Irish Examiner view: A week of setbacks for women’s rights

Texas and the Taliban have more in common than their citizens might acknowledge
Irish Examiner view: A week of setbacks for women’s rights

Women gather to demand their rights under the Taliban rule during a protest in Kabul, Afghanistan. Picture: AP Photo/Wali Sabawoon

It has been a dispiriting week for the progress of women’s rights in two hugely different countries which now have more in common than their citizens might acknowledge.

In Afghanistan, where the now media savvy Taliban arranged for a female journalist to interview one of their leading militant leaders after the fall of Kabul, the honeymoon was short before they began to reveal that a leopard doesn’t change its spots.

Many female presenters have been banned from radio and television; universities have closed their doors to women; schools have shut; female police officers have been treated aggressively and, in some locations, a chaperone is required when venturing out.

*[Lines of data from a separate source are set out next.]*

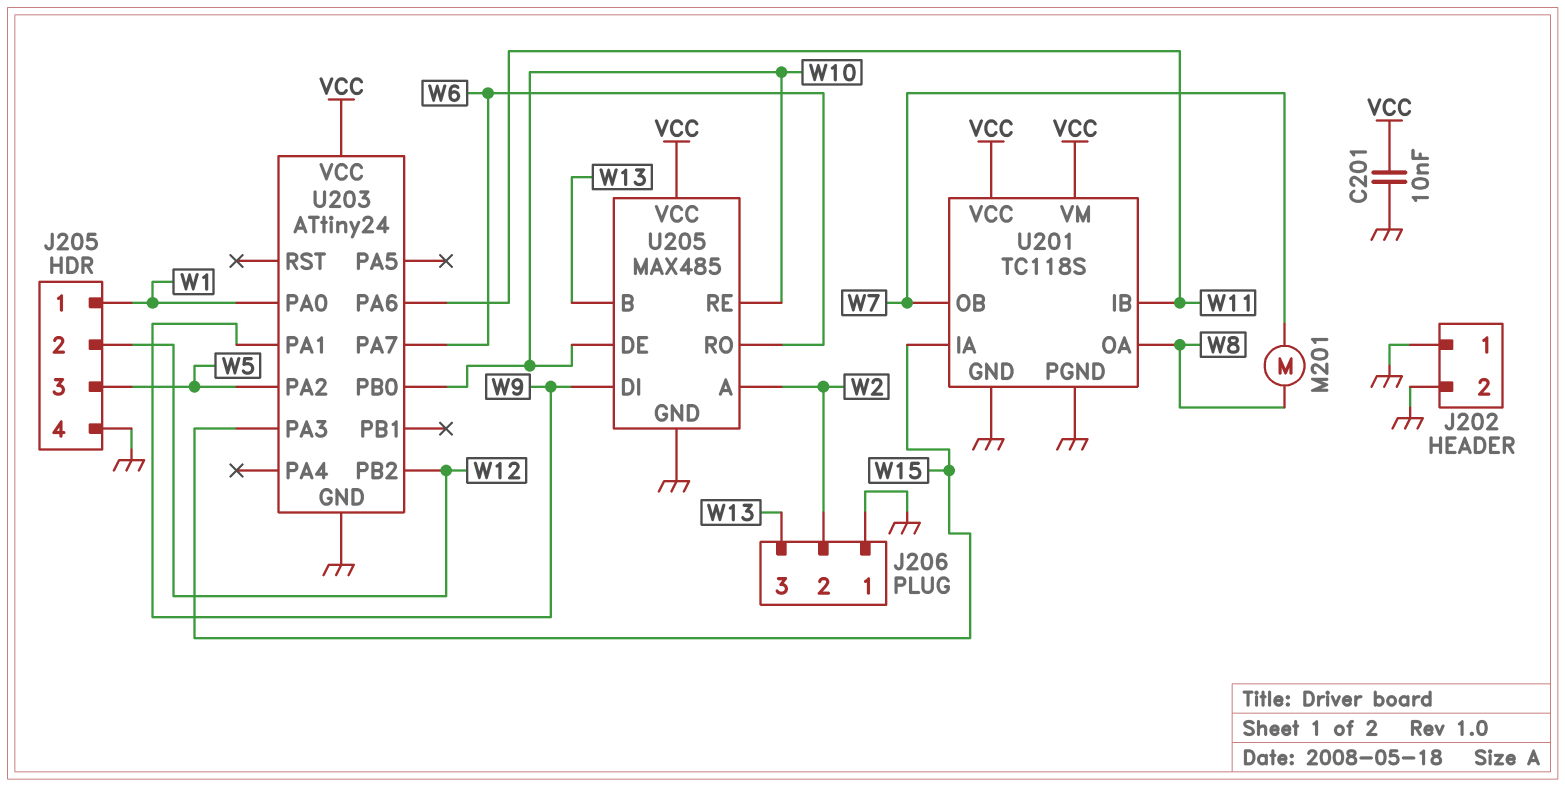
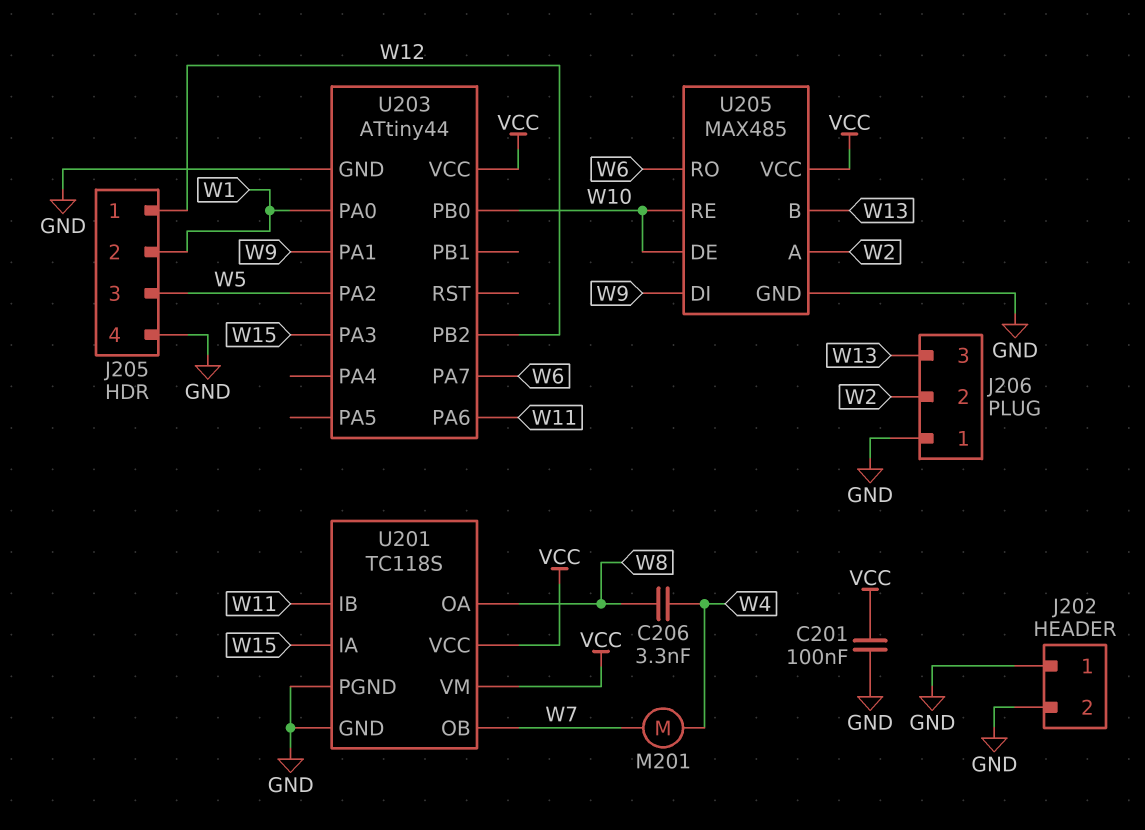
C201: 10nF (GND, VCC) -> 100nF (GND, VCC)
C206: none -> 3.3nF (W4, W8)
J205 pin 1: W1 -> W12
J205 pin 2: W12 -> W1
M201: motor (W7, W8) -> motor (W4, W7)
U203: ATtiny24 -> ATtiny44

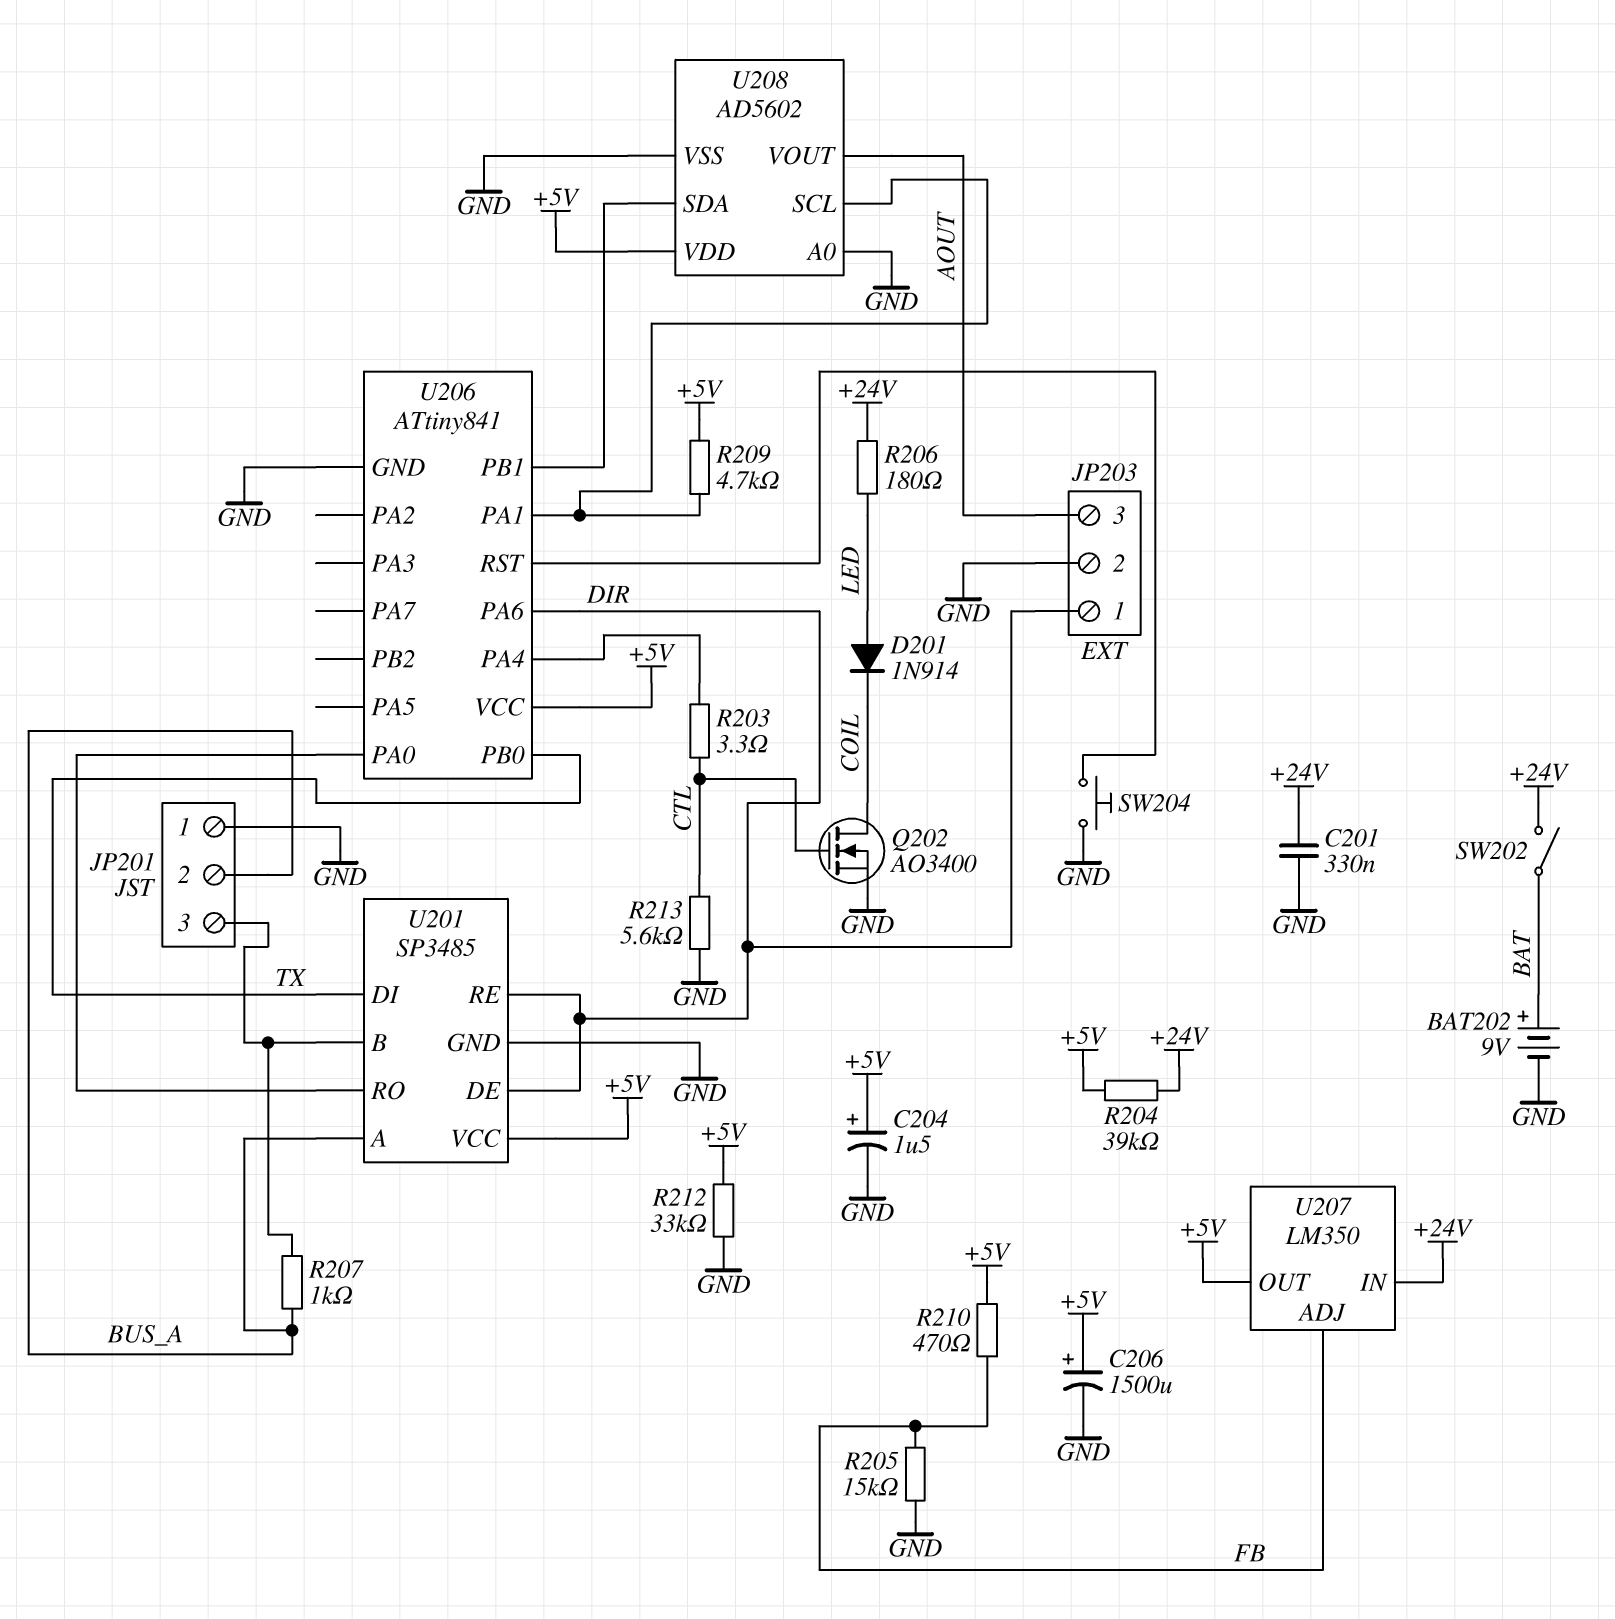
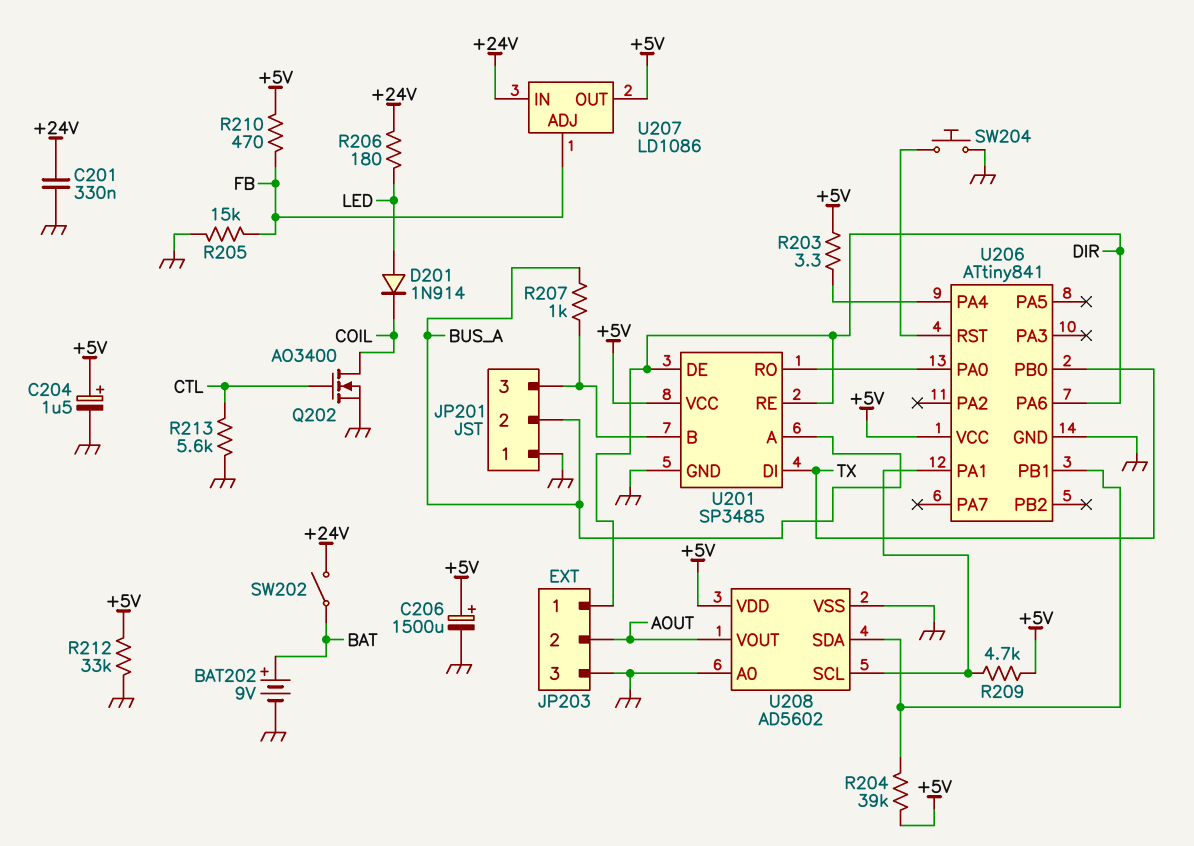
JP203 pin 2: GND -> AOUT
JP203 pin 3: AOUT -> GND
R203: 3.3 (CTL, U206/PA4) -> 3.3 (+5V, U206/PA4)
R204: 39k (+5V, +24V) -> 39k (+5V, U206/PB1)
U207: LM350 -> LD1086

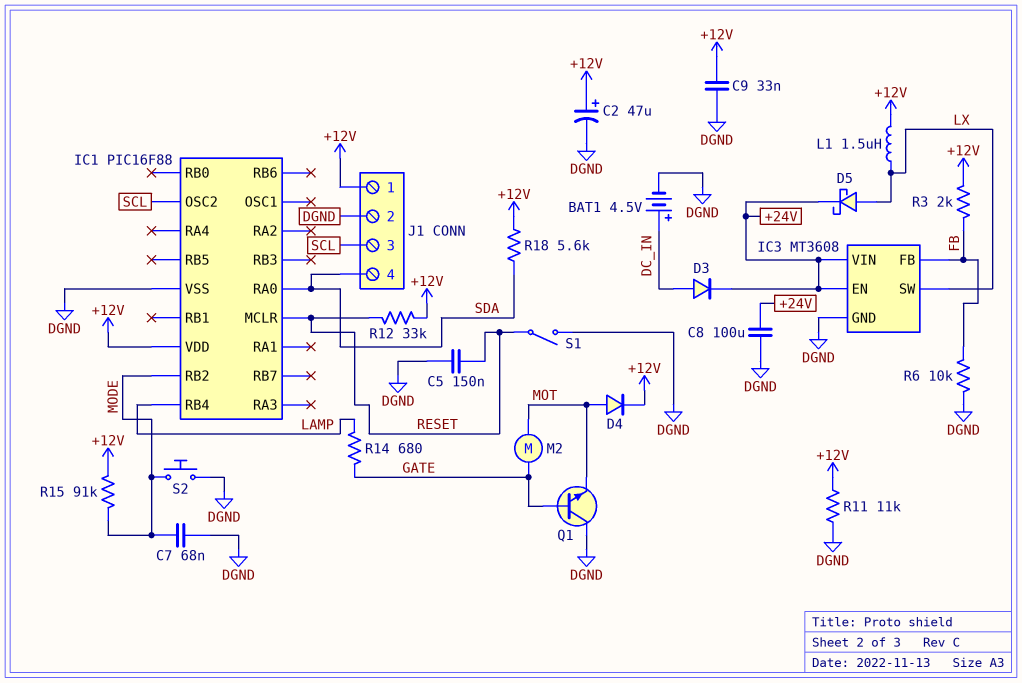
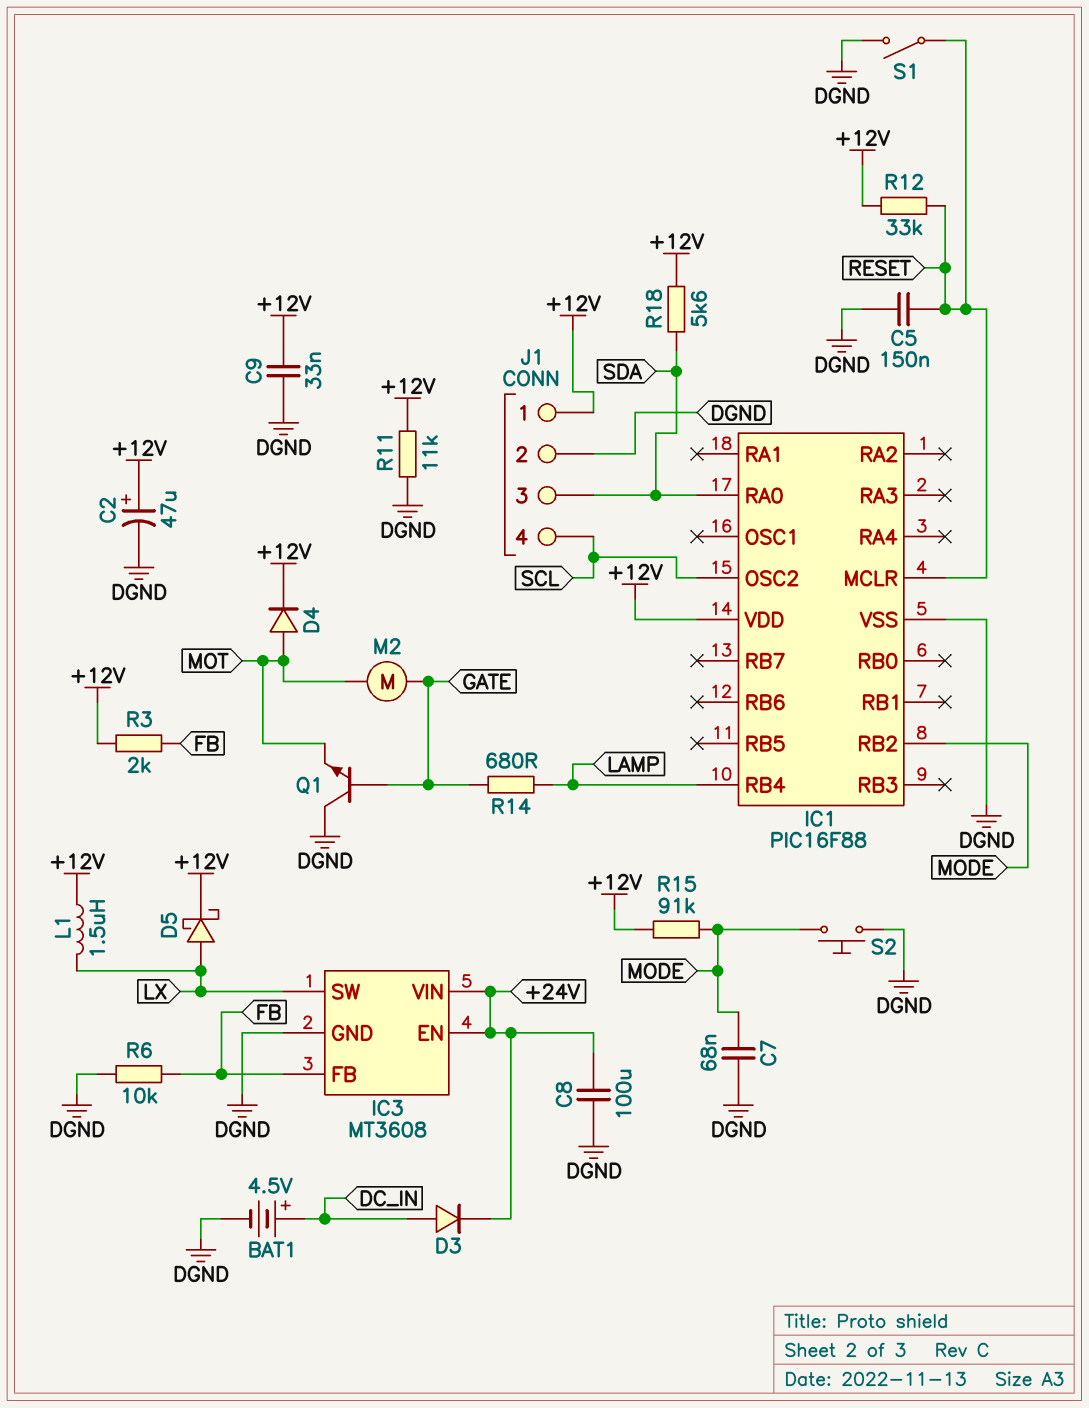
D5: schottky (A LX, K +24V) -> schottky (A LX, K +12V)
J1 pin 3: SCL -> SDA
J1 pin 4: SDA -> SCL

Meanwhile, in the world’s greatest democracy, a cornerstone of the new invasive laws which have overturned the landmark Roe v Wade ruling — which restricted governmental rights to interfere in a woman’s reproductive decisions — allows a payment scheme of up to $10,000 to whistleblow on anyone who has aided or abetted an abortion.

This is a scheme which would have made East Germany’s Stasi or Ceauşescu’s Securitate blush. If it resembles anything it is the state of Gilead so horribly envisioned by Margaret Atwood.

It is another dark day for the United States.